[Records to process Boundary: Start]

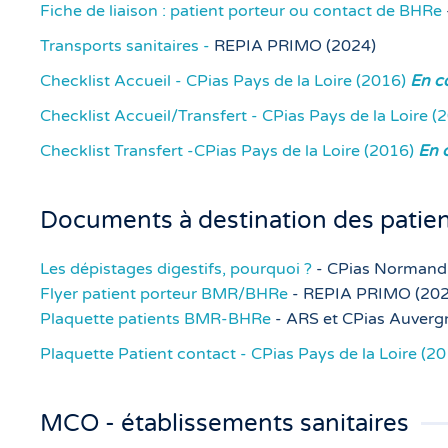
Fiche de liaison : patient porteur ou contact de BHRe
Transports sanitaires -
REPIA PRIMO (2024)
Checklist Accueil - CPias Pays de la Loire (2016)
En c
Checklist Accueil/Transfert - CPias Pays de la Loire 
Checklist Transfert -CPias Pays de la Loire (2016)
En 
Documents à destination des patien
Les dépistages digestifs, pourquoi ?
- CPias Normand
Flyer patient porteur BMR/BHRe
- REPIA PRIMO (2025)
Plaquette patients BMR-BHRe
- ARS et CPias Auverg
Plaquette Patient contact - CPias Pays de la Loire (2
MCO - établissements sanitaires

[Records to process Boundary: End]

Work to be completed -
Only the lines from the one containing "- ARS et CPias Auverg" through the end of the records above belong in the output, each exactly as it stands, both ends included.

Exercise output -
- ARS et CPias Auverg
Plaquette Patient contact - CPias Pays de la Loire (2
MCO - établissements sanitaires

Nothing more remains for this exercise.